## Selected text

++++++++++

As far as we can tell, this data set does not contain legally restricted information, like classified information, personally identifiable information, or trade secrets.

Types of Saved Scans

Internet Control Message Protocol (ICMP) Ping

When an ICMP ping is sent to a device, it measures the time the device takes to return a response. The response will return one of the following: network unreachable, host unreachable, communication administratively prohibited, alive, alive from A.B.C.D, or unreachable from A.B.C.D. For the purposes of the IPv4 scan, the ICMP ping tells if the address was reachable, and if not, what IP address was used for the scan. This scan sent an ICMP ping to every address in the IPv4 space every few days.

The ICMP ping data provided in the internet census is divided by CIDR /8 netblock; each /8 netblock contains its own unique file. Besides the target IP address and status, the ICMP ping records also include a Unix format timestamp. Below are examples of IP address listings in an internet census ICMP file.

IP Address Timestamp Status
10.0.0.1 1344755700 Unreachable
10.0.0.2 1355490900 ICMP Type: 11, ICMP Time Exceeded

Individual IP addresses may or may not have multiple entries within the ICMP data. Since the scans were done multiple times within the March through December 2012 time frame, these entries indicated that only a portion of the responses collected from the census were released. Since this is the case, we cannot tell if a particular IP address never had an "alive" response. However, it may be useful to know that an IP address has at least one "alive" entry in the data.

++++++++++

## Data section
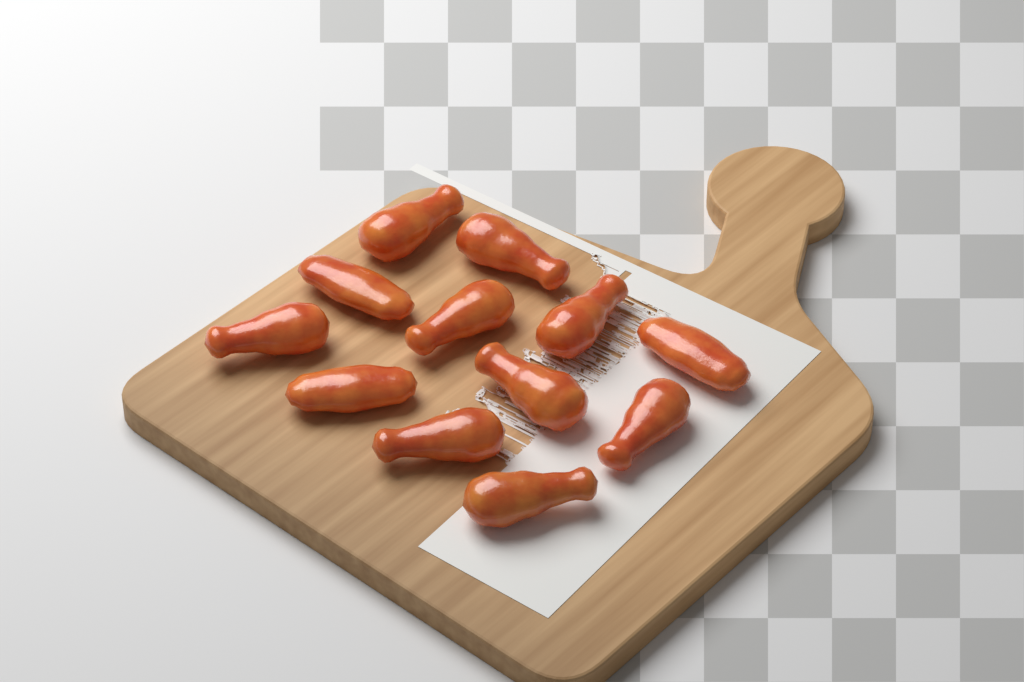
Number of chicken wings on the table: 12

++++++++++

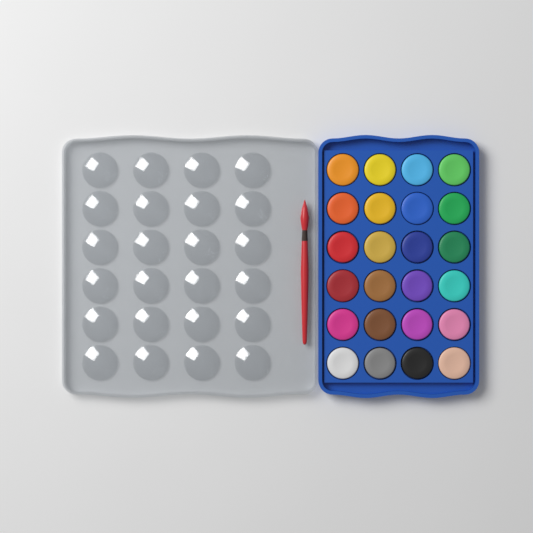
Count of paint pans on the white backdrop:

++++++++++

## Exercise brief
Decide whether each statement below agrees with the text on ICMP ping scans. Answer yes or no for each, and quote the words of the text that decide it.
1. The ICMP ping data is split so that each CIDR /8 netblock has a separate file.
2. The scan sent an ICMP ping to every IPv4 address once a month.
3. The ICMP ping records include a Unix format timestamp.

## Problem solution
1. Yes: "each /8 netblock contains its own unique file."
2. No: "This scan sent an ICMP ping to every address in the IPv4 space every few days."
3. Yes: "the ICMP ping records also include a Unix format timestamp."